■ EXCERPT:

════════════════════

Football is an inherently dangerous sport and the risk of physical injury is known and generally appreciated. Due to more recent studies on head to head impacts, concussions are also now one of the most prominent and feared risks associated with the sport. So much so that 40% of American parents would prefer if their children played a sport other than football.
This sentiment is based on a new awareness of the connection between concussions and long term side effects. It has always been known that concussions can cause short-term effects such as vomiting, headaches, depression, and amnesia. However, research shows that even after these symptoms have disappeared, the effects of a concussion can linger.
Individuals who have experienced multiple concussions can later suffer from memory and attention deficits. These long term symptoms are similar to those found in those who suffer from Parkinson’s disease. In addition, athletes with multiple concussions are more likely to experience a thinning of the cortex in the same part of the brain as those who suffer from Alzheimer’s.

════════════════════

■ SUPPLIED ENTRIES:
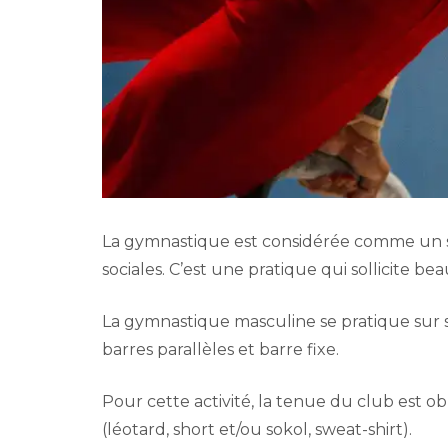
La gymnastique est considérée comme un sp
sociales. C’est une pratique qui sollicite be
La gymnastique masculine se pratique sur six
barres parallèles et barre fixe.
Pour cette activité, la tenue du club est ob
(léotard, short et/ou sokol, sweat-shirt).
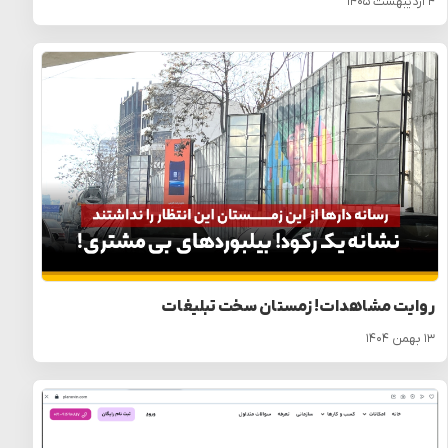
۴ اردیبهشت ۱۴۰۵
روایت مشاهدات! زمستان سخت تبلیغات
۱۳ بهمن ۱۴۰۴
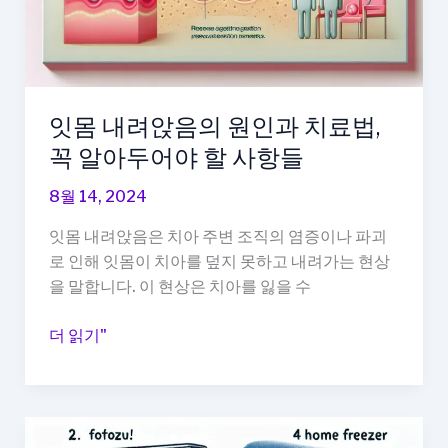
는
간
단
한
요
잇몸 내려앉음의 원인과 치료법,
리
꼭 알아두어야 할 사항들
레
시
8월 14, 2024
피
잇몸 내려앉음은 치아 주변 조직의 염증이나 파괴
로 인해 잇몸이 치아를 덮지 못하고 내려가는 현상
을 말합니다. 이 현상은 치아를 잃을 수
잇
더 읽기"
몸
내
려
앉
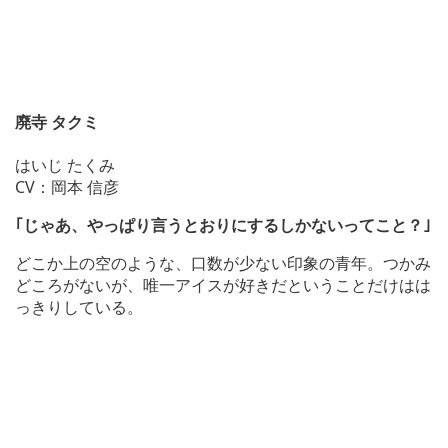
廃寺 タクミ
はいじ たくみ
CV：岡本 信彦
｢じゃあ、やっぱり言うとおりにするしかないってこと？｣
どこか上の空のような、口数が少ない印象の青年。つかみ
どころがないが、唯一アイスが好きだということだけはは
っきりしている。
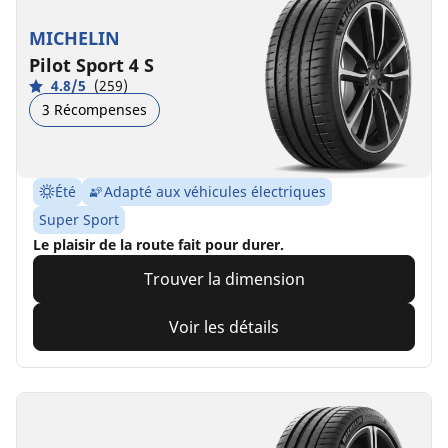
MICHELIN
Pilot Sport 4 S
4.8/5
(259)
3 Récompenses
Été
Adapté aux véhicules électriques
Super Sport
Le plaisir de la route fait pour durer.
Trouver la dimension
Voir les détails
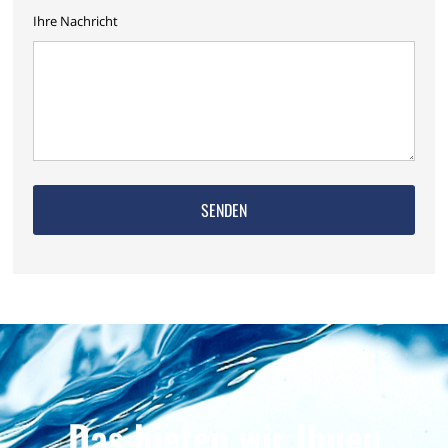
Ihre Nachricht
Das bieten wir Ihnen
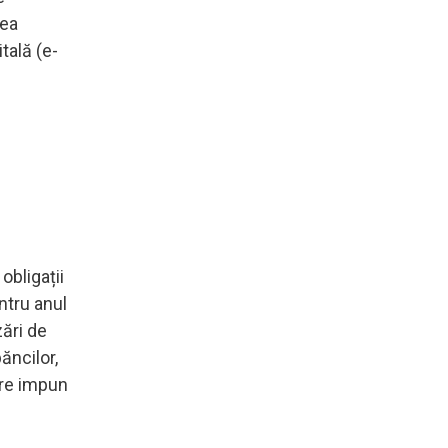
rea
tală (e-
obligații
ntru anul
zări de
ăncilor,
are impun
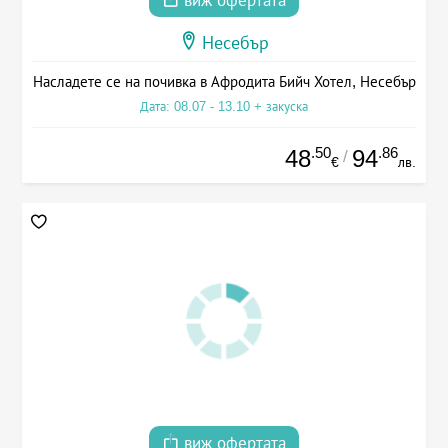
виж офертата
Несебър
Насладете се на почивка в Афродита Бийч Хотел, Несебър
Дата: 08.07 - 13.10 + закуска
.50
.86
48
94
/
€
лв.
виж офертата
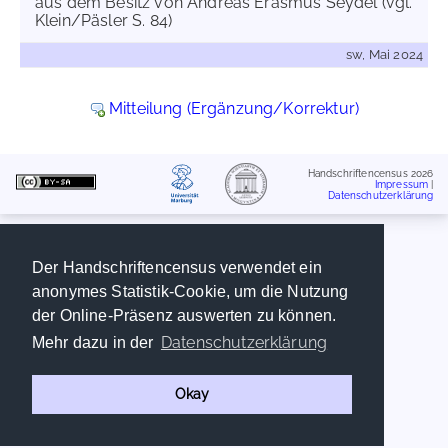
aus dem Besitz von Andreas Erasmus Seydel (vgl.
Klein/Päsler S. 84)
sw, Mai 2024
Mitteilung (Ergänzung/Korrektur)
Handschriftencensus 2026
Impressum
|
Datenschutzerklärung
Der Handschriftencensus verwendet ein
anonymes Statistik-Cookie, um die Nutzung
der Online-Präsenz auswerten zu können.
Datenschutzerklärung
Mehr dazu in der
Okay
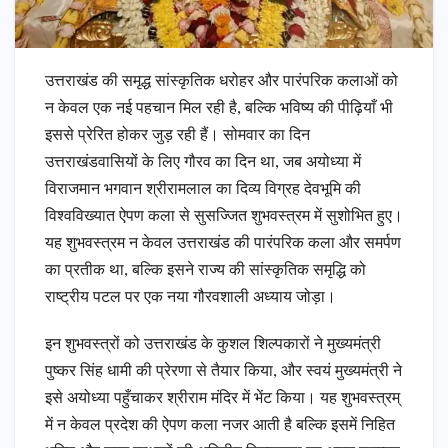
उत्तराखंड की समृद्ध सांस्कृतिक धरोहर और पारंपरिक कलाओं को
न केवल एक नई पहचान मिल रही है, बल्कि भविष्य की पीढ़ियाँ भी
इससे प्रेरित होकर जुड़ रही हैं। सोमवार का दिन
उत्तराखंडवासियों के लिए गौरव का दिन था, जब अयोध्या में
विराजमान भगवान श्रीरामलाल का दिव्य विग्रह देवभूमि की
विश्वविख्यात ऐपण कला से सुसज्जित शुभवस्त्रम में सुशोभित हुए।
यह शुभवस्त्रम न केवल उत्तराखंड की पारंपरिक कला और समर्पण
का प्रतीक था, बल्कि इसने राज्य की सांस्कृतिक समृद्धि को
राष्ट्रीय पटल पर एक नया गौरवशाली अध्याय जोड़ा।
इन शुभवस्त्रों को उत्तराखंड के कुशल शिल्पकारों ने मुख्यमंत्री
पुष्कर सिंह धामी की प्रेरणा से तैयार किया, और स्वयं मुख्यमंत्री ने
इसे अयोध्या पहुँचाकर श्रीराम मंदिर में भेंट किया। यह शुभवस्त्रम्
में न केवल प्रदेश की ऐपण कला नजर आती है बल्कि इसमें निहित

════════════════════

■ PROBLEM REQUIREMENTS:
Print the entire football concussion text word for word. Rely on the football concussion text only and set the listing aside.

■ ANSWER TO THE PROBLEM:
Football is an inherently dangerous sport and the risk of physical injury is known and generally appreciated. Due to more recent studies on head to head impacts, concussions are also now one of the most prominent and feared risks associated with the sport. So much so that 40% of American parents would prefer if their children played a sport other than football.
This sentiment is based on a new awareness of the connection between concussions and long term side effects. It has always been known that concussions can cause short-term effects such as vomiting, headaches, depression, and amnesia. However, research shows that even after these symptoms have disappeared, the effects of a concussion can linger.
Individuals who have experienced multiple concussions can later suffer from memory and attention deficits. These long term symptoms are similar to those found in those who suffer from Parkinson’s disease. In addition, athletes with multiple concussions are more likely to experience a thinning of the cortex in the same part of the brain as those who suffer from Alzheimer’s.